樹脂塗工フィルムの製造方法及び樹脂塗工フィルムの製造装置
【課題】例えば、光学フィルムにおいて視認性に悪影響を及ぼしうるような、細かな塗工ムラを抑制しつつ樹脂塗工フィルムを製造しうる樹脂塗工フィルムの製造方法及び樹脂塗工フィルムの製造装置を提供する。
【解決手段】長尺の基材フィルムを、一定速度で回転する基準ロールから1又は2以上のガイドロールを介してバックアップロールへと送り、該バックアップロールに近接して設けられた塗工手段から樹脂塗工液を該基材フィルムへと塗工して基材フィルム上に樹脂塗工膜を形成する樹脂塗工フィルムの製造方法であって、前記ガイドロールのうち少なくとも1つの外周面を、その回転に伴って基材フィルムの長手方向に185から630mmの波長で周期的に基材フィルム面に対して押動させ、基材フィルムの搬送経路を周期的に変動させる。
【解決手段】長尺の基材フィルムを、一定速度で回転する基準ロールから1又は2以上のガイドロールを介してバックアップロールへと送り、該バックアップロールに近接して設けられた塗工手段から樹脂塗工液を該基材フィルムへと塗工して基材フィルム上に樹脂塗工膜を形成する樹脂塗工フィルムの製造方法であって、前記ガイドロールのうち少なくとも1つの外周面を、その回転に伴って基材フィルムの長手方向に185から630mmの波長で周期的に基材フィルム面に対して押動させ、基材フィルムの搬送経路を周期的に変動させる。

作業指示:
1/ 樹脂塗工フィルム製造の文章では、ガイドロールの外周面は基材フィルムの長手方向にどの範囲の波長で押動させるとされていますか。
2/ 樹脂塗工フィルム製造の文章に登場するロールの種類をすべて挙げてください。
3/ 樹脂塗工フィルム製造の文章を、最後の文の後から書き進めてください。
資料はここでの作業には関係しません。

提供資料:
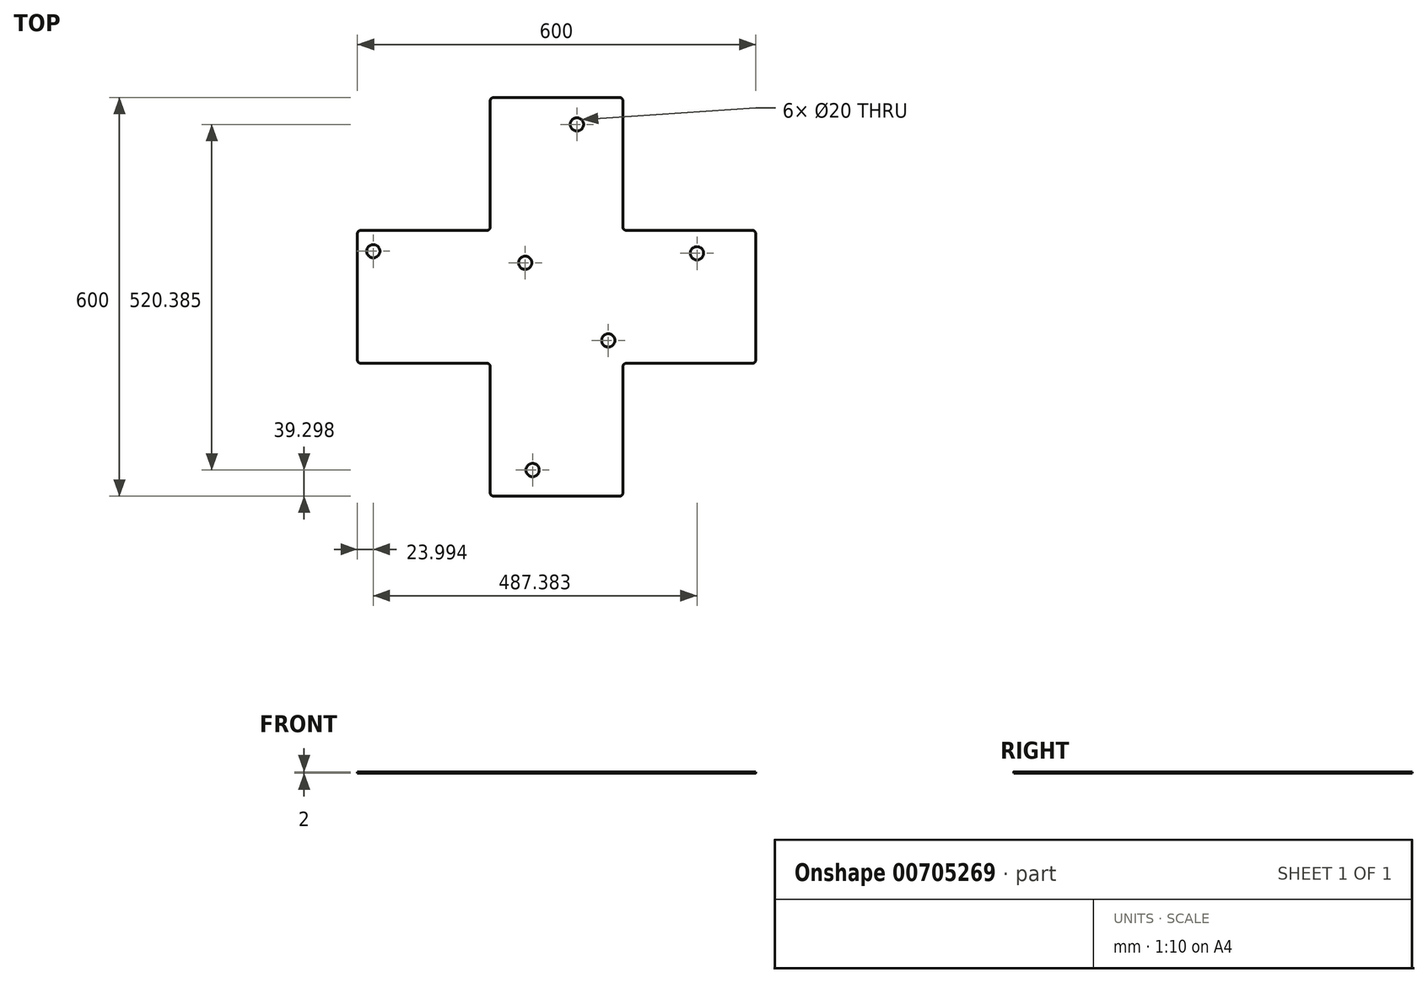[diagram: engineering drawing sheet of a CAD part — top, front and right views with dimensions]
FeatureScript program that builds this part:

課題別の解答:
1/ 185から630mmです。

2/ 基準ロール、ガイドロール、バックアップロール

3/
【発明の詳細な説明】
【技術分野】
【0001】
本発明は、長尺の基材フィルム上に樹脂塗工液を塗工してなる樹脂塗工フィルムの製造方法及び樹脂塗工フィルムの製造装置に関し、特に、光学フィルムとして好適な、ムラのない樹脂塗工フィルムを製造しうる樹脂塗工フィルムの製造方法及び樹脂塗工フィルムの製造装置に関する。
【背景技術】
【0002】
従来より、基材フィルム上に樹脂層が塗工されてなる樹脂塗工フィルムの製造装置として、長尺の基材フィルムを長手方向に連続的に搬送しながら該基材フィルム上に樹脂塗工液を吐出し、塗工膜を形成する塗工装置が知られている。
かかる装置には、通常、樹脂塗工液を吐出する塗工手段のほか、該吐出手段に前記基材フィルムを近接させるように搬送するバックアップロールや、基材フィルムの搬送速度を一定に保つ基準ロールが備えられ、さらに、これらのロールと基材フィルムとの接触角度を維持するため、又は該塗工装置を省スペース化するための、複数のガイドロールが備えられている。
即ち、該装置によれば、長尺の基材フィルムが上記各種ロールを介して連続的に搬送され、その搬送状態にある基材フィルムの一面に樹脂塗工液が塗工されることにより、樹脂層の積層された樹脂塗工フィルムが形成されることとなる。
【0003】
従って、この種の塗工装置においては、基材フィルムの搬送状態が樹脂塗工膜の仕上がり状態に直接的に影響することとなるため、基材フィルムを安定して搬送することが求められている。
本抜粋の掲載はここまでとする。